Both weight vectors must sum to 1.0 (±0.01) and grade thresholds must
satisfy 0 ≤ C ≤ B ≤ A ≤ 1 — QualityConfig.__post_init__ will raise
on bad values, catching typos before they pollute sidecars.
Why two weight vectors¶
Skills and agents differ in how they're invoked. Skills are loaded automatically by the router, so telemetry (load counts, recency) is the strongest post-install quality signal — hence 0.40 weight.
Agents are invoked via the Agent tool, deliberately and rarely. A
seldom-used agent isn't stale, it's specialized. The agent weights
shift mass onto graph connectedness (0.35) and intake structure
(0.30) so agents aren't penalized for having an empty telemetry stream.
The never_loaded_stale hard floor, which caps skills at D when they
have zero load events, does not apply to agents for the same
reason.
Troubleshooting¶
- Every skill grades D. Telemetry hasn't accumulated enough load events yet. This is expected on a fresh install; the stop-hook will pick up real usage over the next few sessions.

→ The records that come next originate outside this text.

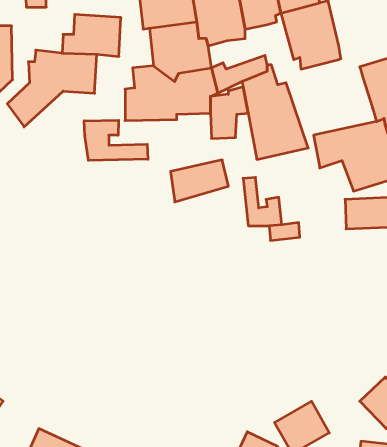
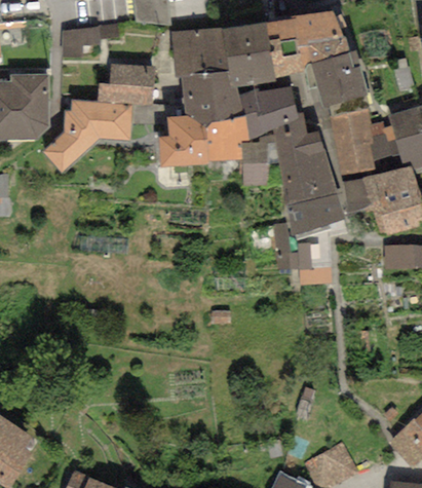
building: none -> [240,86,296,117]
building: none -> [331,108,400,177]
building: [84,120,148,160] -> none
building: [171,160,228,202] -> [287,194,344,235]

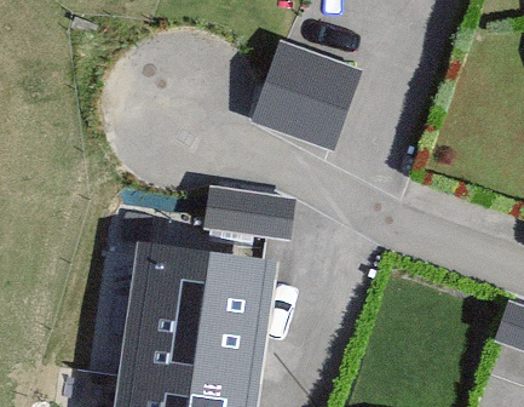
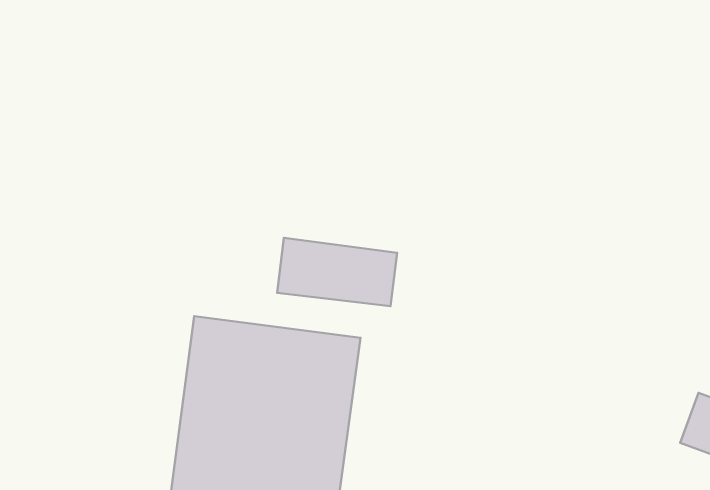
building: [255,45,351,142] -> none

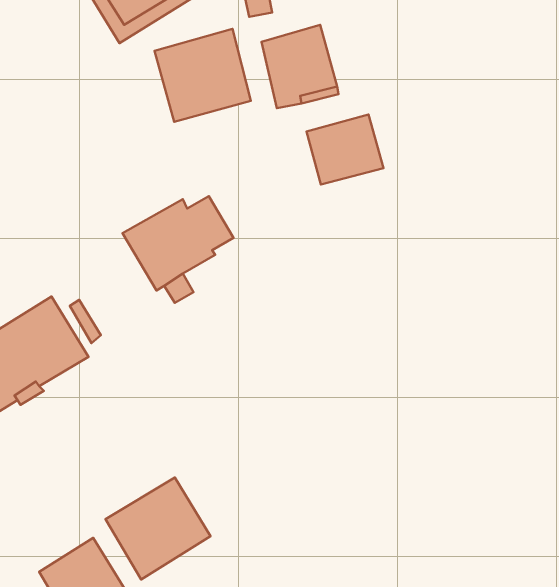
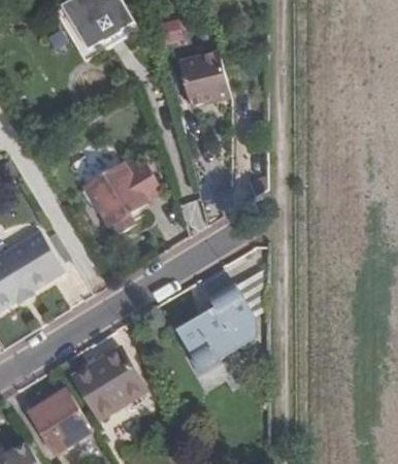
building: [155,29,251,122] -> none
building: [307,114,384,184] -> none
building: none -> [176,284,252,375]

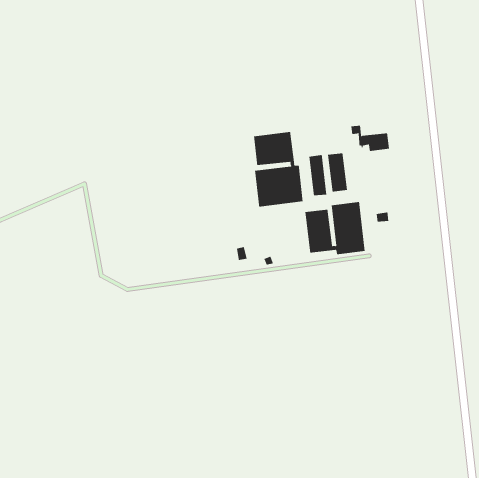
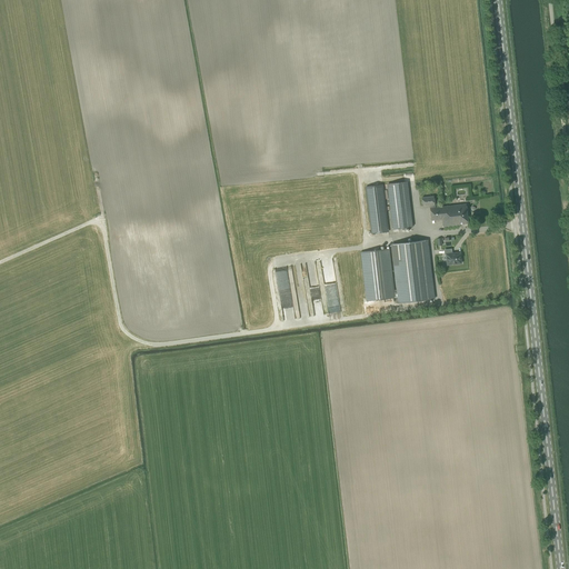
building: [350,125,390,152] -> [421,194,468,226]
building: [253,131,303,208] -> none

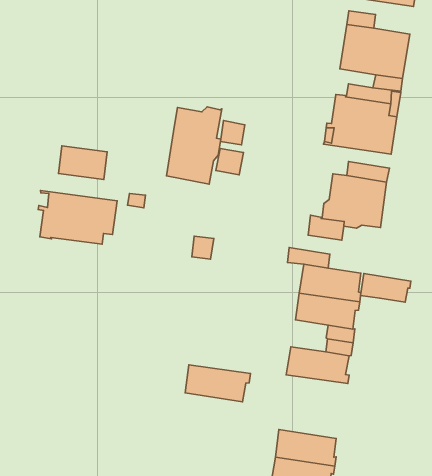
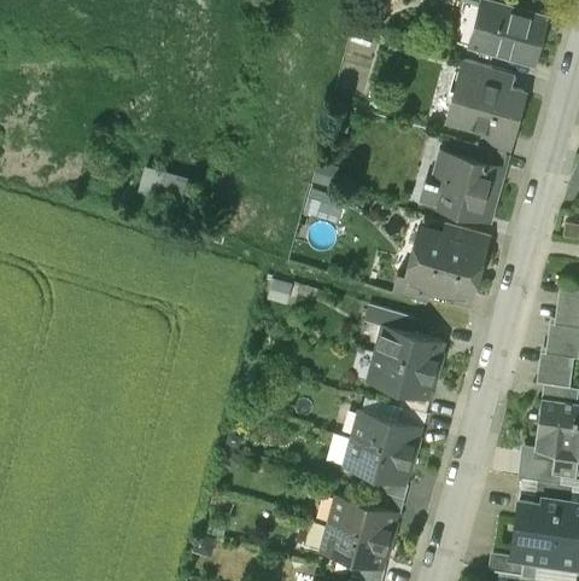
building: [167,107,222,184] -> none
building: [38,191,117,244] -> none
building: [361,274,411,302] -> none
building: [185,365,250,402] -> [344,440,415,486]

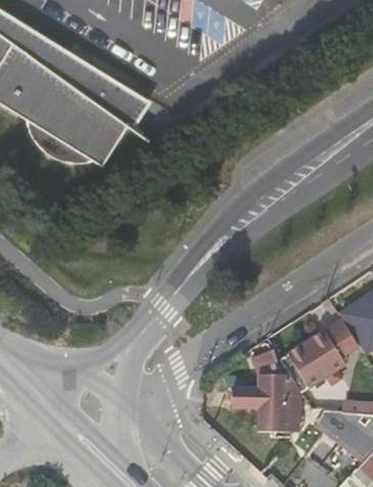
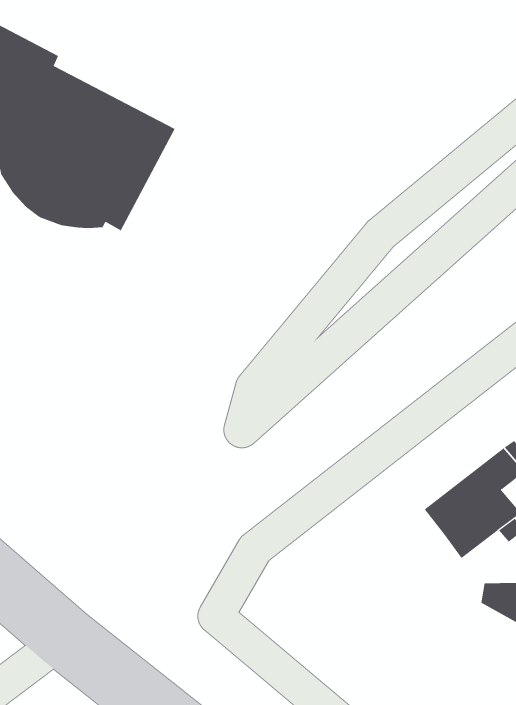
building: [243,374,304,426] -> none

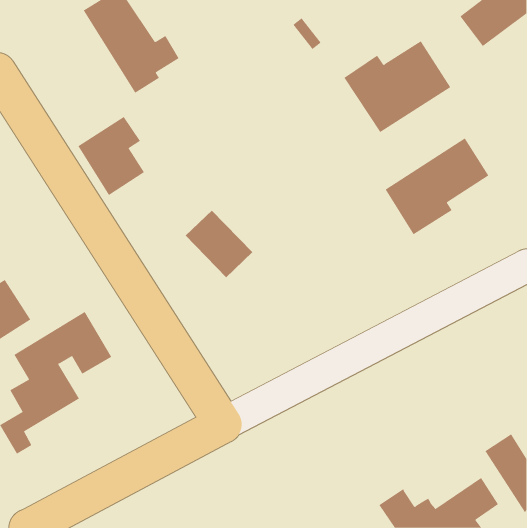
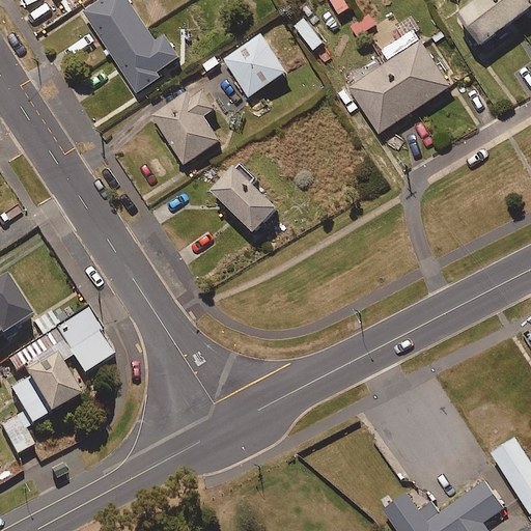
building: none -> [223,34,286,97]
building: [77,116,145,196] -> [152,85,220,165]
building: [385,137,489,235] -> none
building: [185,210,253,278] -> [213,167,281,235]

- A recently-edited skill now grades F. Open the sidecar and look
at
signals.intake.evidence.checks— one of the six structural checks is failing. Fix the file and rerunrecompute --slug <name>. - Wiki page has two
## Qualitysections. Shouldn't happen —persist_qualityis idempotent via the HTML-comment markers. If it does, delete both blocks and rerunrecompute; the first pass will re-emit exactly one. - Graph view shows no color. Run
python -m wiki_graphify --graph-onlyto rebuild; it reads sidecars fresh on every build.